What did Sunday nights and undercooked,undercheesed cauliflower have in common? That Will hates them both. At least the cauliflower he can push around his plate, crush into finer pieces and mix them into his mashed potatoes to make them more palatable一or just more concealable. But Sunday nights? Sunday nights offer no escape in the Franklin household, just hours spent locked in his home, forced into the same proximity with someone he can barely tolerate, all in the name of “family bonding.” It is bullshit.

“Who’s ready to play a game?” Will’s mom exclaims, shaking a box of cards at Will as she perches on the edge of the couch like a bird, or more in character, a know-it-all student in class, waiting with anticipation to answer whatever question the teacher asks.

“No one,” Will drawls in the plushy white recliner across from her, his body as slouched as it can be without sliding out of it like a slick of goo running onto the floor.

“That’s not true,” his dad comments from the kitchen. In the crook of his arm, he cradles bottles of ketchup and mustard, his other hand palming a plate of mini hotdogs. “I’m looking forward to it.”

Will does nothing to hide his sigh.

“You would be.” Will’s parents met in their high school debate club, and when they found a game that gave you different topics to debate along with a rubric to help guide the judges they swiped it up faster than a discounted coffee machine on Black Friday. Because, you know, any game that comes with the rubric automatically spells fun. “This is like, how you two flirt or something. It’s gross.”

“It kind of is.” Will’s eyes slide towards the sound, but no other part of him moves. That would be giving Oliver more attention than he deserves. Although, if Will admitted it, Oliver had been getting way too much of his attention as of late. His bespectacled twin brother had taken up vacancy in Will’s head rent free and Will wanted to evict his ass. ASAP.

“Well, if Oliver’s says it, you know it’s true. If anyone knows about gross, it’s him,” Will says, and from the couch, a flick of his mom’s eyes tells him what her lips don’t. ‘

Do we have to do this?

Yes, yes they fucking do. They weren’t the ones who had Oliver going behind their back, lying and stealing. So, in his humble opinion, these snipes, if he can even call them that, are the dullest of the barbs he could throw out right now. Oliver deserves a bayonet to the gut, or a mace to the face. Okay, maybe that’s a bit harsh, and maybe this has become his default way of communicating with his brother over the past week, but it’s not like it’s unmerited.

Will replies with the quirk of an eyebrow, and turns his attention to his phone.
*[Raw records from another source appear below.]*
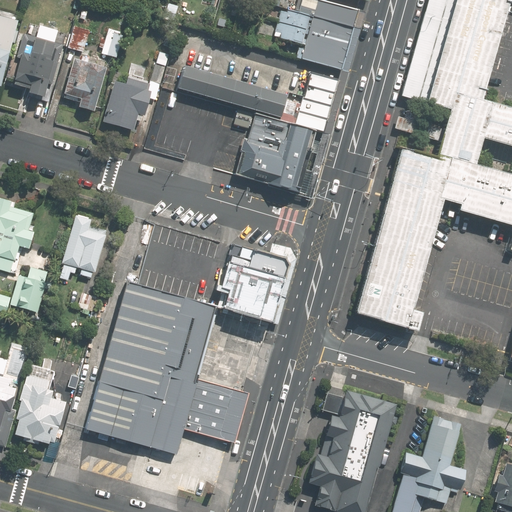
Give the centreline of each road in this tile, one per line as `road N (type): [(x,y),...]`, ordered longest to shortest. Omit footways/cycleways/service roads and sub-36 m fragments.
road 1 (residential): [(0,142),(329,232)]
road 2 (primary): [(392,0),(329,232)]
road 3 (residential): [(297,340),(511,398)]
road 4 (primary): [(297,340),(250,511)]
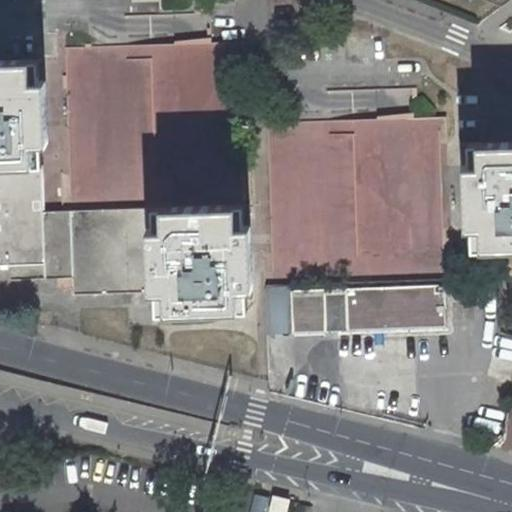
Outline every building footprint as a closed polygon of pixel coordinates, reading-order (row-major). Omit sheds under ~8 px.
[(64,47),(72,211),(74,278),(75,293),(156,290),(157,313),(247,310),(237,41),(64,47)] [(46,264),(44,212),(41,144),(44,144),(43,112),(40,112),(38,60),(0,61),(0,265),(10,265),(46,264)] [(269,123),(274,285),(445,280),(440,117),(269,123)] [(467,197),(470,197),(472,249),(511,247),(511,142),(469,144),(469,165),(483,164),(483,181),(467,182),(467,197)] [(466,165),(467,182),(483,181),(483,164),(469,165),(466,165)] [(46,279),(74,278),(72,211),(44,212),(46,264),(46,279)] [(46,279),(46,264),(10,265),(11,280),(46,279)] [(285,511),(289,500),(274,497),(270,511),(285,511)]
There is one text message across its screen from his friend, Nick. I just saw Palmer, and I still can’t believe it. How?

Will bites back another sigh and types his response. No goddamn idea. If he could figure out the 10,000-piece Palmer puzzle, he’d probably have a 4.3 GPA versus his 2.9, or at least a better grasp on how to explain the unexplainable, like UFOs or the appeal of a never-ending Marvel universe.

“Okay, let’s get started,” Dad says with a clap.
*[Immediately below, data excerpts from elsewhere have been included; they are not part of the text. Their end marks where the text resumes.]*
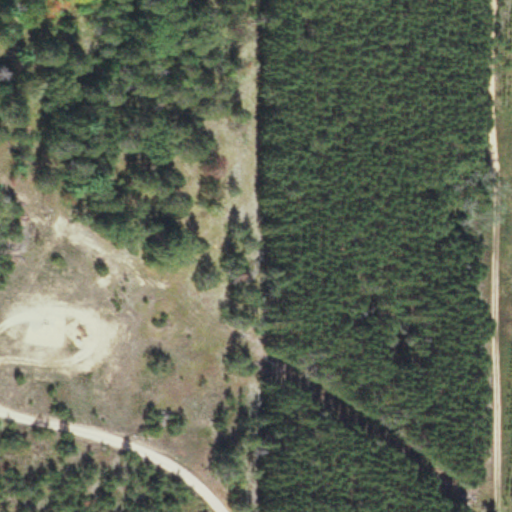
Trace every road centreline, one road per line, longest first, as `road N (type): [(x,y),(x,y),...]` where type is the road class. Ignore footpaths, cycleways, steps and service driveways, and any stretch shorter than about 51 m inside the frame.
road 1 (track): [(490,511),(498,430),(494,0)]
road 2 (track): [(0,410),(197,478),(214,511)]
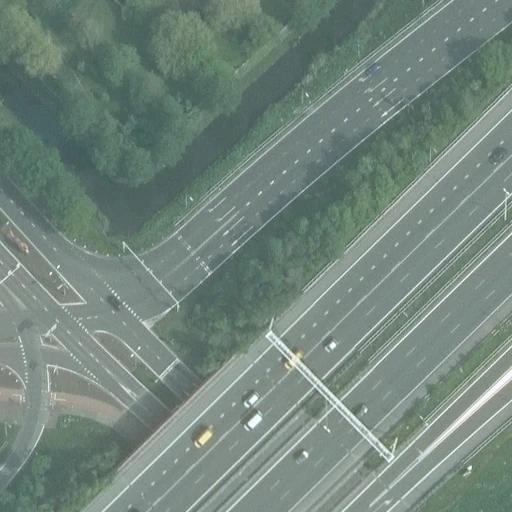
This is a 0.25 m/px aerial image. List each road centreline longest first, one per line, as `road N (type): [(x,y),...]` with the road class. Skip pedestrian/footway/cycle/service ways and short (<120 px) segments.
road 1 (motorway): [(496,0),(154,286),(104,305)]
road 2 (motorway): [(511,164),(155,511)]
road 3 (motorway): [(255,511),(511,263)]
road 4 (motorway): [(319,511),(104,305)]
road 5 (motorway): [(105,369),(269,511)]
road 6 (motorway): [(360,503),(511,356)]
road 7 (motorway): [(105,369),(125,399),(247,511)]
road 8 (motorway): [(360,503),(396,491),(511,389)]
road 9 (secondary): [(104,305),(0,190)]
road 10 (motorway): [(33,355),(33,427),(0,482)]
He nudges the tray of food towards the center of the graphite-colored table, and waves for them all to grab a hot dog, and for Mom to pull the first card for, of course, he and Oliver to battle over. Their debate is who is the greatest actor of all time, and why. Will picks The Rock, if for nothing more than his range. Wrestler to action hero to Disney star to sitcom inspiration.
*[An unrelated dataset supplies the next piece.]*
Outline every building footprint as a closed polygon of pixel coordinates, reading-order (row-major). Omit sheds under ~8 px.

“Tell me who has another trajectory like that, and maybe I’ll reconsider,” Will says. Because Oliver is Oliver and nothing like Will, he chooses James Stewart for his “everyman appeal,” in basically every movie he’s in一It’s a Wonderful Life, Mr. Smith Goes to Washington, Rear Window, etc. Or maybe Meryl Streep, because what role hasn’t she played? One that Will has cared about, that’s for sure. Their parents award Oliver more points for supporting his argument, but it’s the points he loses in being wishy-washy that put Will over the top.

One-for-one over Oliver, that’s right. 

Their parents go at it next (innuendo fully intended), sparring over what is the most important issue facing the United States today. Dad takes the economy and Mom gun control, or lack thereof. Considering Mom has Dad agreeing with her by the end of her spiel, she’s the obvious winner, with or without Will’s scoring.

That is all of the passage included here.